Benedict (27), der in Tübingen lebt und arbeitet und einen etwa 10mm langen Vollbart trägt, sagt, dass er über die meiste Zeit seines Studiums hinweg einen Drei-Tage-Bart getragen habe. „Das veränderte sich erst wieder, als ich mein Studium beendet und angefangen habe zu arbeiten. Für Bewerbungsfotos und Vorstellungsgespräche habe ich mich plötzlich wieder rasiert, weil mir das damals seriöser erschien. Doch lang hielt das nicht. Als ich dann auf einen Schlag Job, Stadt und soziales Umfeld gewechselt habe, kam auch der Bart zurück und wurde länger als vorher. Wirklich experimentiert habe ich aber nie.“ Sein Bart sei ihm sehr wichtig geworden: „Vielleicht fühle ich mich mit ihm ein wenig erwachsener, reifer und ja, meinetwegen auch ein wenig männlicher“. Einen, wie er sagt „zotteligen“ Vollbart würde er aber nicht haben wollen, genauso wie er sich nicht vorstellen kann, die Haare aus dem Gesicht zu entfernen. „In meinem Umfeld tragen eigentlich alle Männer momentan Bart. Vielleicht ist das auch nur eine Phase, eine Mode, und in fünf Jahren laufen wir wieder alle glattrasiert durch die Gegend.
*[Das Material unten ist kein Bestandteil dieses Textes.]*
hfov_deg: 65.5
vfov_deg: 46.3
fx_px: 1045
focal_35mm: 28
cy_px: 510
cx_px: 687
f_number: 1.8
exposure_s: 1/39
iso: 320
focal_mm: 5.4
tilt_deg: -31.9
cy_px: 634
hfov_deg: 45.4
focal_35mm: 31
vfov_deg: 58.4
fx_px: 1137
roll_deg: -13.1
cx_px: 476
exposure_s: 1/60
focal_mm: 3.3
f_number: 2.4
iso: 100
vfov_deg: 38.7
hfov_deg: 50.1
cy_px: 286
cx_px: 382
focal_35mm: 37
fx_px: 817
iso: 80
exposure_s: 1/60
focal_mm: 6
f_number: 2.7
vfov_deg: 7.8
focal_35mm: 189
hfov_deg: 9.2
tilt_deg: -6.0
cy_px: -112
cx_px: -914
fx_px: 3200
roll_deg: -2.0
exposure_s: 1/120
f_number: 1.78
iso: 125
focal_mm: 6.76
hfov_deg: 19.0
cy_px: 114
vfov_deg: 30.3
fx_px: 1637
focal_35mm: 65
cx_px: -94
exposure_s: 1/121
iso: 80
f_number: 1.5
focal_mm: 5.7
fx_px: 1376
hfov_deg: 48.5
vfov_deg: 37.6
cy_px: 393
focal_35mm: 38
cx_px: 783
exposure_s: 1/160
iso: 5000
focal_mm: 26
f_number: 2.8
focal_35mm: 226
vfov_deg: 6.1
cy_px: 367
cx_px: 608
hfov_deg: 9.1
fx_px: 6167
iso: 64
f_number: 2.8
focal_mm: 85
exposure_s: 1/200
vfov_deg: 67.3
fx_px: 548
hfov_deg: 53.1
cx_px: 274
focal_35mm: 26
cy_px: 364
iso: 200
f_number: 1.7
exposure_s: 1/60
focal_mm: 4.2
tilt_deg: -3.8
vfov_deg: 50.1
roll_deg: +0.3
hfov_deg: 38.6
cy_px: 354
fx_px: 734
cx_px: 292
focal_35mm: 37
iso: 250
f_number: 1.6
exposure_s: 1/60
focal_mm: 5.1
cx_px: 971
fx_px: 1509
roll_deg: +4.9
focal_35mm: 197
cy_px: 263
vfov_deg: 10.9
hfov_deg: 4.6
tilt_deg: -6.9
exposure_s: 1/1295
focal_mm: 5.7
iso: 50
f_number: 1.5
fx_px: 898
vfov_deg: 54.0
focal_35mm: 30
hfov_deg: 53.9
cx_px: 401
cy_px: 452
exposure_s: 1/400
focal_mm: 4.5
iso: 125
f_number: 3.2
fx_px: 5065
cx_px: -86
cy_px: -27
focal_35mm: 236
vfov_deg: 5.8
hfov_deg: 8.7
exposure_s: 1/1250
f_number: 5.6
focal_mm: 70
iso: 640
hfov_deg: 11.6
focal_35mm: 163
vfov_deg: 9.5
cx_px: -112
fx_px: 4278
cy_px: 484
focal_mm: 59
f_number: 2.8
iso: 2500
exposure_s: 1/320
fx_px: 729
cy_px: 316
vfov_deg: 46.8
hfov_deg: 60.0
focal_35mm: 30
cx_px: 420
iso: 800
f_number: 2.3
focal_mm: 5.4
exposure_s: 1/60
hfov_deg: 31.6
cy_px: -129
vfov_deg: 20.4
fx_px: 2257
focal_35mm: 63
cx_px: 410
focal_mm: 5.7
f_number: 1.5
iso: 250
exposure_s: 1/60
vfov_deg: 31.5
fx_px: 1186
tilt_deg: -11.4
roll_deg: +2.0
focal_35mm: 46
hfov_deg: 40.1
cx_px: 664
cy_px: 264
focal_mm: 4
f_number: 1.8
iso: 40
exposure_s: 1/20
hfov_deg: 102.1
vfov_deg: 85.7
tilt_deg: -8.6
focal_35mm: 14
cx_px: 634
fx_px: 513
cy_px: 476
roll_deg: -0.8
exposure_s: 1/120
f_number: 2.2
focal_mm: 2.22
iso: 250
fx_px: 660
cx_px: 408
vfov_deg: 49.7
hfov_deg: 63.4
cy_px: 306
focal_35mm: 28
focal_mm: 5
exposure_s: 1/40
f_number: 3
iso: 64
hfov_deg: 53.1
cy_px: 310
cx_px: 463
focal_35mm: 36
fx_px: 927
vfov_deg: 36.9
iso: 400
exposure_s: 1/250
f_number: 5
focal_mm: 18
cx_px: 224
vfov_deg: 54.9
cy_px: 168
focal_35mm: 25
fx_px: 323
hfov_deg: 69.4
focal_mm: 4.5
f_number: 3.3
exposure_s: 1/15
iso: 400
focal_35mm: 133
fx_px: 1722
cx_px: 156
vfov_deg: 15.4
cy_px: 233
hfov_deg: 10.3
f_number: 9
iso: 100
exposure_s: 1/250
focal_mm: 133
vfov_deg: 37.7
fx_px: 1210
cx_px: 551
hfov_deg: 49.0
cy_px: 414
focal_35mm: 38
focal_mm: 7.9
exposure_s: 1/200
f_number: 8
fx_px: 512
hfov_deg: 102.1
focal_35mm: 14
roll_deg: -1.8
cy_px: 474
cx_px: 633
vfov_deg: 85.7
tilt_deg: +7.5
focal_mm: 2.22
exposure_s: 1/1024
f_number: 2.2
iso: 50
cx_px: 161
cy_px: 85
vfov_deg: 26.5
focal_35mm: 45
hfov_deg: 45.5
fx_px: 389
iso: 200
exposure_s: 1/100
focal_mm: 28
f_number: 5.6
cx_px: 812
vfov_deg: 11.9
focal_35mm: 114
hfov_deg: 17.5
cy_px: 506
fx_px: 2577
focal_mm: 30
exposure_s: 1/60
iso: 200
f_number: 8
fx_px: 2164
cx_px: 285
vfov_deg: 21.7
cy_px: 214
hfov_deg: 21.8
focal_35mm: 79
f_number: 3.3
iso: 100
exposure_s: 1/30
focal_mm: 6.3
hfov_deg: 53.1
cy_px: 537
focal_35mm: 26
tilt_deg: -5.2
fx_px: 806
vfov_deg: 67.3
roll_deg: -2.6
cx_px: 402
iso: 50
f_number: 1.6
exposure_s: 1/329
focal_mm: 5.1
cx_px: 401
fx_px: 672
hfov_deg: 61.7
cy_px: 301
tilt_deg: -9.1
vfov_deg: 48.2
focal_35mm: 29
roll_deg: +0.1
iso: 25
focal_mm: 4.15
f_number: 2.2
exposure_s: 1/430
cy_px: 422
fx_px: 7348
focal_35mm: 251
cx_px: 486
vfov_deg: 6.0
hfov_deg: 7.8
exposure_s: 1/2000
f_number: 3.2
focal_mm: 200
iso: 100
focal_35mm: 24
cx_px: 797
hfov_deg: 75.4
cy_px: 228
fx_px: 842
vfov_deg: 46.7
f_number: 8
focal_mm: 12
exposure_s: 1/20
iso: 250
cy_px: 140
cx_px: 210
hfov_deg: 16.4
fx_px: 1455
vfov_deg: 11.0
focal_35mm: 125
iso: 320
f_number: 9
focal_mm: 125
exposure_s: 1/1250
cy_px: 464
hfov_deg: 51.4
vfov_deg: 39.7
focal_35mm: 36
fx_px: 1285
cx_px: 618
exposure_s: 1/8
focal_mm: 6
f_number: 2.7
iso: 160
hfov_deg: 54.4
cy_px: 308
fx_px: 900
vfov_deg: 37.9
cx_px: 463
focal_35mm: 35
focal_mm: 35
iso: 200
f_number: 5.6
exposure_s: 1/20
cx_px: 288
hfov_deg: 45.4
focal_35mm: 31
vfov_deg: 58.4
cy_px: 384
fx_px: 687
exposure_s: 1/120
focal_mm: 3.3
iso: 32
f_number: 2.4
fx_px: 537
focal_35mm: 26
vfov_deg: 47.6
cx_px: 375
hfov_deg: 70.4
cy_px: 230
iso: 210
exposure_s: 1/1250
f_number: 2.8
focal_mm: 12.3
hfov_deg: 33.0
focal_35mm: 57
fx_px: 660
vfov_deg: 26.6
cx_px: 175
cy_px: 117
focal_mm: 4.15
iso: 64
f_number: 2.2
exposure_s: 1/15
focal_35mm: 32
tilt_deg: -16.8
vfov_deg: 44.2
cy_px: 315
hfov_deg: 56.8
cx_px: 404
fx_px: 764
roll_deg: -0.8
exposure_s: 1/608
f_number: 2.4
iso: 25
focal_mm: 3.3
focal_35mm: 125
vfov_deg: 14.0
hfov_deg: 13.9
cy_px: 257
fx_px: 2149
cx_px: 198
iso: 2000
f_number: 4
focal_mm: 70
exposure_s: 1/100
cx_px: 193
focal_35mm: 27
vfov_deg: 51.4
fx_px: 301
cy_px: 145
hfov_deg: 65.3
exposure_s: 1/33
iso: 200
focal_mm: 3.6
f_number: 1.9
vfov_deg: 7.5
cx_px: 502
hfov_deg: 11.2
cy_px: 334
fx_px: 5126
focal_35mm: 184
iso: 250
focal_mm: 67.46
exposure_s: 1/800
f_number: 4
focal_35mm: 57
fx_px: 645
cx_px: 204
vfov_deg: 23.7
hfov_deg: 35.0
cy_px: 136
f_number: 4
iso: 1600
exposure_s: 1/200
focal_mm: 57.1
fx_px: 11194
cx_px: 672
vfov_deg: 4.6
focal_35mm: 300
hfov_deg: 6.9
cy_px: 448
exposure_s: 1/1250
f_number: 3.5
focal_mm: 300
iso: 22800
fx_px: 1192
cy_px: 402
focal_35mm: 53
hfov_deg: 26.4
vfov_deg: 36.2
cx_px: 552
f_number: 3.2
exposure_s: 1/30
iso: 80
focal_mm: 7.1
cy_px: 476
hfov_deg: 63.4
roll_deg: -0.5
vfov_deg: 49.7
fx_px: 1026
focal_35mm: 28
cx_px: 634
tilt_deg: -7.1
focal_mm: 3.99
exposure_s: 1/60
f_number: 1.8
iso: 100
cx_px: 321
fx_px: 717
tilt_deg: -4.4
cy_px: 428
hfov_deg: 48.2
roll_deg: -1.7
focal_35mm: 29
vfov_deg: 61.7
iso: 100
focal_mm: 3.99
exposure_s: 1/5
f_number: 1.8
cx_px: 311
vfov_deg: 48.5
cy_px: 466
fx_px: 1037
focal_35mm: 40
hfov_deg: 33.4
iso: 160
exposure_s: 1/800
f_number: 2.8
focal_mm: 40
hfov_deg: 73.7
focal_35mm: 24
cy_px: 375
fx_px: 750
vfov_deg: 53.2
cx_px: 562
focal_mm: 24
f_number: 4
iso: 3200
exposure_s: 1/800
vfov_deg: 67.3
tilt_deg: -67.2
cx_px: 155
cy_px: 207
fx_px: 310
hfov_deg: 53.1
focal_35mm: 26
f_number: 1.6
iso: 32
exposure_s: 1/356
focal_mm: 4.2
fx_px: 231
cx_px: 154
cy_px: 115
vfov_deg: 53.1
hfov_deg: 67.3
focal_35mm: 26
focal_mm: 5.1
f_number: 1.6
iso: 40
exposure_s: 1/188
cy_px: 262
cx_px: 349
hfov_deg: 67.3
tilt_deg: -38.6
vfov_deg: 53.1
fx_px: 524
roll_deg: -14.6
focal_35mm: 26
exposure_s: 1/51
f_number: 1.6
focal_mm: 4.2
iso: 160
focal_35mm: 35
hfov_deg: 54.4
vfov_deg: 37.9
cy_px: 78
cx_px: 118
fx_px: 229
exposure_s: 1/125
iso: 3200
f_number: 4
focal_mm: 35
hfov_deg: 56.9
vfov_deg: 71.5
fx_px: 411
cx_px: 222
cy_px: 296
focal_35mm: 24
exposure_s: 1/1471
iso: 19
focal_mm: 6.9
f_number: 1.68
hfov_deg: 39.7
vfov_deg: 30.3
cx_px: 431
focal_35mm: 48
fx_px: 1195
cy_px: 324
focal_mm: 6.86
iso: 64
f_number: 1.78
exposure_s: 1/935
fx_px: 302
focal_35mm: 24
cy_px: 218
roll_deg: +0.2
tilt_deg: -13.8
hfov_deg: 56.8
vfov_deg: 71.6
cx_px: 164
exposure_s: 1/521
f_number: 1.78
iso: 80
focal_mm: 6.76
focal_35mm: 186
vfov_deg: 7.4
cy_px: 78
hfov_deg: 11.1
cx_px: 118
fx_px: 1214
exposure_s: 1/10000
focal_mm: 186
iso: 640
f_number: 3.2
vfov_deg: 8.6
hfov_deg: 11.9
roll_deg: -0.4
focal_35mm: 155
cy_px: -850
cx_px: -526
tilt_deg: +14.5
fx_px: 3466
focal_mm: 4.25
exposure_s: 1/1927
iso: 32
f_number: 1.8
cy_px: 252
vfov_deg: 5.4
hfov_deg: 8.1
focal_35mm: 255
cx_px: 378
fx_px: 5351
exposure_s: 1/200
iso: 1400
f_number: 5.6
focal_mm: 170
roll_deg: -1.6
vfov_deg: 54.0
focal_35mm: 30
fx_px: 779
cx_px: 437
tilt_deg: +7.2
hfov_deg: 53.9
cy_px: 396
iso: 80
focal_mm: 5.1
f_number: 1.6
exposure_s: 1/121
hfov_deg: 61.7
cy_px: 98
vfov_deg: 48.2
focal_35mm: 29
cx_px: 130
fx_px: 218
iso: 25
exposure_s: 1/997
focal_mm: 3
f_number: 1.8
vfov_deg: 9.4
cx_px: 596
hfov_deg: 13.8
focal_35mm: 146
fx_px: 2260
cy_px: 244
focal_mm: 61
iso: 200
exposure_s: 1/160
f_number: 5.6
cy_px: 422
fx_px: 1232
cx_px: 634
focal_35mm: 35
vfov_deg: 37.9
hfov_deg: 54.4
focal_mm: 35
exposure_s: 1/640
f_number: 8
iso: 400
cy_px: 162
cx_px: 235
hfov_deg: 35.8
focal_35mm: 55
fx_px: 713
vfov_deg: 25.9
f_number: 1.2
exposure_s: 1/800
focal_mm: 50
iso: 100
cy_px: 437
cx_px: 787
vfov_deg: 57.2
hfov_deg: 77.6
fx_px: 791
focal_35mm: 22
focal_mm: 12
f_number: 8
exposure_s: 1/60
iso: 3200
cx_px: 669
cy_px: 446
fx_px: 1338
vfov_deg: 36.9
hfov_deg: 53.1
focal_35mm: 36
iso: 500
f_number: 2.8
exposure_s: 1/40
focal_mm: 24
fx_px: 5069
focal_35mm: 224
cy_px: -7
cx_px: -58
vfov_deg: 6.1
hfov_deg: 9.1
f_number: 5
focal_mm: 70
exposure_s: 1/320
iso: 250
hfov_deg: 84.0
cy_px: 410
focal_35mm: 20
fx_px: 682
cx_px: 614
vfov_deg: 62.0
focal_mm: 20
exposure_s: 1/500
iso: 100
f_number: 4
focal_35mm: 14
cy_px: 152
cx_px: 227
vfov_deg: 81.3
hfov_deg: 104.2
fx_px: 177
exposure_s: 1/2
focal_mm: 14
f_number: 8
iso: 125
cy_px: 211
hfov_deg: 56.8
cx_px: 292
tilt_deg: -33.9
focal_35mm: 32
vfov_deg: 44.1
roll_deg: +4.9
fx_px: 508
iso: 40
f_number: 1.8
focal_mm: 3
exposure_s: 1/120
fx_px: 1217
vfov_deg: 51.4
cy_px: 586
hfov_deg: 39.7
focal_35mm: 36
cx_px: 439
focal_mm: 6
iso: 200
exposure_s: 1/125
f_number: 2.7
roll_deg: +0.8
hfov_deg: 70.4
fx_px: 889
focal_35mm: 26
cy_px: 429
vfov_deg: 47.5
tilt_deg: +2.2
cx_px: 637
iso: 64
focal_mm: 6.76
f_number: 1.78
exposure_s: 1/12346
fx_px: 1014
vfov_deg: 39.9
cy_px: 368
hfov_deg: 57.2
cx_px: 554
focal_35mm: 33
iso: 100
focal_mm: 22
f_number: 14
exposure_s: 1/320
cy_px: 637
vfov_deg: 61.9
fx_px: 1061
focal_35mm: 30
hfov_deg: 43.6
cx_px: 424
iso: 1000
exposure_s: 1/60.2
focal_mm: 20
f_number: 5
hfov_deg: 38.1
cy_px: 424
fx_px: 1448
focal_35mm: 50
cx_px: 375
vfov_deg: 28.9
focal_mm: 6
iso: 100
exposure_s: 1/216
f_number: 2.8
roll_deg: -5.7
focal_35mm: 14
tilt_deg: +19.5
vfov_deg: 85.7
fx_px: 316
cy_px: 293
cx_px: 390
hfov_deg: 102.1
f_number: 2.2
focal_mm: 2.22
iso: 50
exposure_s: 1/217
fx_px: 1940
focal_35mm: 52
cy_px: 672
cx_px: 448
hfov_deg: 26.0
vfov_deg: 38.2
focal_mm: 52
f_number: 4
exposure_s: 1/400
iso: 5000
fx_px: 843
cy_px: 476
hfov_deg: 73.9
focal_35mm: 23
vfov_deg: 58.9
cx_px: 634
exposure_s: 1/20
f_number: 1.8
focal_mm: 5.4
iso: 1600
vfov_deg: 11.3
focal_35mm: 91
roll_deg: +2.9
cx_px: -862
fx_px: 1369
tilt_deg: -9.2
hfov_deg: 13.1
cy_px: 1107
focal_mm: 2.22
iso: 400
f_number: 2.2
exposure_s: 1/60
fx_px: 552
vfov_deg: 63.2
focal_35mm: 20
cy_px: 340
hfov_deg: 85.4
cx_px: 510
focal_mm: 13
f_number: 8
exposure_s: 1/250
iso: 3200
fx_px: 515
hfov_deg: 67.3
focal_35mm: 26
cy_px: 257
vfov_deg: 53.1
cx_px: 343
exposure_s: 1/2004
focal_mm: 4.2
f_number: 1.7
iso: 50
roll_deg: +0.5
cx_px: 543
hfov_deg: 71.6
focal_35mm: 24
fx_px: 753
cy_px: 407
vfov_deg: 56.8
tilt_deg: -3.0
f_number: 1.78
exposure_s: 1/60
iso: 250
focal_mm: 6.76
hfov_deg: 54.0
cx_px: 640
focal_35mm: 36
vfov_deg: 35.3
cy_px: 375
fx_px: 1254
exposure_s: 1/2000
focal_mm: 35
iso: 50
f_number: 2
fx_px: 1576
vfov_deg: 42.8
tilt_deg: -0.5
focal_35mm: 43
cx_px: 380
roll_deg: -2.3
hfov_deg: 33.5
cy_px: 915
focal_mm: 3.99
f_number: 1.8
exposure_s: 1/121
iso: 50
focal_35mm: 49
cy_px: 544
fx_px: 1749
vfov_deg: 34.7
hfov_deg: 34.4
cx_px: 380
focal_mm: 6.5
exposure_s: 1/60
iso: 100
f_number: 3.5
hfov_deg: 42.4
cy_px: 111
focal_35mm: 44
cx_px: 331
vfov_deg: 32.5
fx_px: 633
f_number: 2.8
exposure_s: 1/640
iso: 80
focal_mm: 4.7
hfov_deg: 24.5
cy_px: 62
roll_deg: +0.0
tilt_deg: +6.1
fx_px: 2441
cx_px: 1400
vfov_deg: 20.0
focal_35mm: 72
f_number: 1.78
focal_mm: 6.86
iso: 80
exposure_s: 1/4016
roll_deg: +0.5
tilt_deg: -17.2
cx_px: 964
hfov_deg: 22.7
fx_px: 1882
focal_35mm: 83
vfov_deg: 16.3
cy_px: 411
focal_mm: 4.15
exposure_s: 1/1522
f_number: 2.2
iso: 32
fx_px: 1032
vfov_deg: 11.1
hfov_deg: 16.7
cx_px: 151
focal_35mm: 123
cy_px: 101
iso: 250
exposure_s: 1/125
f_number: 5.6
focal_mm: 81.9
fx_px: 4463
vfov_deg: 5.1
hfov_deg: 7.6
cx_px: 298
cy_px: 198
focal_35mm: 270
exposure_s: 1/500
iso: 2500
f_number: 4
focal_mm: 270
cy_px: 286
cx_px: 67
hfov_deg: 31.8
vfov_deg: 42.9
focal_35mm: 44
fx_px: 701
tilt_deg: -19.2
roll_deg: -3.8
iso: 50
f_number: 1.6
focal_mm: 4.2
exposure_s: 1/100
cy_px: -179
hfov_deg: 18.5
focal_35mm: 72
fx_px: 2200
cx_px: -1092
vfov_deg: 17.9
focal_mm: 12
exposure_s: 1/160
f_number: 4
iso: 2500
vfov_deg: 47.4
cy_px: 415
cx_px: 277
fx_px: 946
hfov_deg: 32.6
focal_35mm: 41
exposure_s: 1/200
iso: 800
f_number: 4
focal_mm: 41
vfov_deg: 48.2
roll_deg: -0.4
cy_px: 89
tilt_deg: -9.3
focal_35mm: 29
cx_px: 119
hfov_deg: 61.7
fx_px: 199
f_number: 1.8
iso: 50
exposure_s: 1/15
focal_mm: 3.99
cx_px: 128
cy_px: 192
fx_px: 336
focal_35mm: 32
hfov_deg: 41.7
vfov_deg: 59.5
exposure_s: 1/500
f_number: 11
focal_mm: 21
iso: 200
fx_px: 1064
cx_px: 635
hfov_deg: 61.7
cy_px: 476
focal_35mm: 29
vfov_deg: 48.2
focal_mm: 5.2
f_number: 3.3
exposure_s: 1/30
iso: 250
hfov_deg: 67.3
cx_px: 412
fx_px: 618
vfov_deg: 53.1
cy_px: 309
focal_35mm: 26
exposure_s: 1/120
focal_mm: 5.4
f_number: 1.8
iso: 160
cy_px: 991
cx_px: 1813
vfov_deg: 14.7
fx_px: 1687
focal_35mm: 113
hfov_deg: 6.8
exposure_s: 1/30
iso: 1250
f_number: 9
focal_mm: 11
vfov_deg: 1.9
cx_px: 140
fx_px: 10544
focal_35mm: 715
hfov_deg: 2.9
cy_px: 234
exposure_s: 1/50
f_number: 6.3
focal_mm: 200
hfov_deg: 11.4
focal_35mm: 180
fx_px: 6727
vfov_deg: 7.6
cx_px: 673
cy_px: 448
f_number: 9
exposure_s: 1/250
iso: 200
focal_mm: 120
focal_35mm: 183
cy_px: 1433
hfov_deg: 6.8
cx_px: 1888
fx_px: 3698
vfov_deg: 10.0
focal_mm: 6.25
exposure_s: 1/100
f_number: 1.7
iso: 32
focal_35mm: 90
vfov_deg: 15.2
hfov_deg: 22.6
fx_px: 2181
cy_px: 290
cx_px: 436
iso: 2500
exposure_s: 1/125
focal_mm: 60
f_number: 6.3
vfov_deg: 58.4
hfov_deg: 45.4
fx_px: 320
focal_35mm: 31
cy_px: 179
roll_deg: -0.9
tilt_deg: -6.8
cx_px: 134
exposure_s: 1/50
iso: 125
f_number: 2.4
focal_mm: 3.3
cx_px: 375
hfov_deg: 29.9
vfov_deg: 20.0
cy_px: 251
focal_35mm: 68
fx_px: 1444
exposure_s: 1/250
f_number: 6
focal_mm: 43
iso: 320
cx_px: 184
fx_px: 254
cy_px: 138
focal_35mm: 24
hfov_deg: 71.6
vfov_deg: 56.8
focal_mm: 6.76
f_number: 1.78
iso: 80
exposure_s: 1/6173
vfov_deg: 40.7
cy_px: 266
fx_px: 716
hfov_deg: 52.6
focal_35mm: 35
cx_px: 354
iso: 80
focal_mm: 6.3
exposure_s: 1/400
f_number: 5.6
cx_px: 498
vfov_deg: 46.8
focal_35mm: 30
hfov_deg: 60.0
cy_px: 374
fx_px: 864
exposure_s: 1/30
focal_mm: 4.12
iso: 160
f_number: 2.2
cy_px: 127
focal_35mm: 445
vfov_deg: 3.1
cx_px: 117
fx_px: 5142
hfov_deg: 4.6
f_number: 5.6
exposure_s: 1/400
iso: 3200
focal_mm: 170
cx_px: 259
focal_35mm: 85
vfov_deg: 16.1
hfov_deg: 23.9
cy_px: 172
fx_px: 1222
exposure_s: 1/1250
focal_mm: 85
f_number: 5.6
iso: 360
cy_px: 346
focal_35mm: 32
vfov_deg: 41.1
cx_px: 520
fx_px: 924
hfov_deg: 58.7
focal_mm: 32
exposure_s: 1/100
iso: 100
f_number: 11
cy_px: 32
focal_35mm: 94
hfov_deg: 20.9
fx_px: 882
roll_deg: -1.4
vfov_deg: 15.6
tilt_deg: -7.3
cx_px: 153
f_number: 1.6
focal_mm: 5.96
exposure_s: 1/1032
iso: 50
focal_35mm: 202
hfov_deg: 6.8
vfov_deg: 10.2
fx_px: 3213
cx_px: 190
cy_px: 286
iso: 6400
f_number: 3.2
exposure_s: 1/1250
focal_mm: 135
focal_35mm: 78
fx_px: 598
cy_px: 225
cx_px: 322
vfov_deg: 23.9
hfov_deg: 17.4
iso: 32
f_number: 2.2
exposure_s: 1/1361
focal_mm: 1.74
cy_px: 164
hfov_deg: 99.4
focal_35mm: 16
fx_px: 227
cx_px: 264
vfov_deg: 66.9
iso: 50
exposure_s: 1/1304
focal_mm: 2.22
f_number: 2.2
So wirklich kann ich mir das aber gerade nicht vorstellen“.
Der Student Manuel (25) trägt seinen etwa 15mm langen Schnauzbart seit mittlerweile drei Jahren: „Angefangen hat das mit einem Urlaub in Südamerika, bei dem wir dachten, dass wir mit Schnauzer weniger auffallen. Dann hab ich ihn einfach nicht mehr abgemacht“. Auch für ihn hat sein Bart einen hohen Stellenwert: „Mein Bart ist ein Teil von mir und ich gebe ihn vorerst noch nicht ab. Der gefällt mir.“ Auf die Frage hin, was er von dem momentanen Trend des Bartes halte, sagt er: „Dass mittlerweile wieder viele Männer Bärte tragen, finde ich nicht weiter schlimm. Man hat, wenn man einen anderen Bartträger trifft, direkt einen Bartgesprächspartner“.
Dies Alles zeigt, dass – obwohl Bärte momentan ein Massenphänomen sind – es zu den zahlreichen verschiedenen Formen der Gesichtsbehaarung auch noch unterschiedliche Gründe für das Tragen eines Bartes gibt. So entschied sich Manuel zunächst für einen Bart, um weniger aufzufallen, während Benedict seinen Bart als Zeichen von Reife und Männlichkeit begreift. Beide sind sich bewusst, dass das Barttragen momentan auch einen modischen Aspekt hat und schließen nicht aus, sich – aus welchen Gründen auch immer – zu einem späteren Zeitpunkt wieder zu rasieren, momentan scheint es für beide jedoch keine Option zu sein. Das obige Thema der Individualität kam in beiden Gesprächen nicht dezidiert zur Sprache. Beide haben aber gezeigt, dass individuelles Wohlbefinden und Mode sich keineswegs ausschließen müssen und jeder Bart seine eigene kleine Geschichte erzählen kann.
[1] Peterkin, Allan nach Oliver, Dana: Bartforscher erklärt: Was die Gesichtsbehaarung eines Mannes über ihn aussagt. In: Huffington Post, 14.09.2015. URL: http://www.huffingtonpost.de/2015/09/14/bartforscher-gesichtsbehaarung-mannes_n_8132080.html (24.03.2016)
[3] Vgl.: Wietig, Christina: Der Bart. Zur Kulturgeschichte des Bartes von der Antike bis zur Gegenwart. Hamburg 2005, S. 13.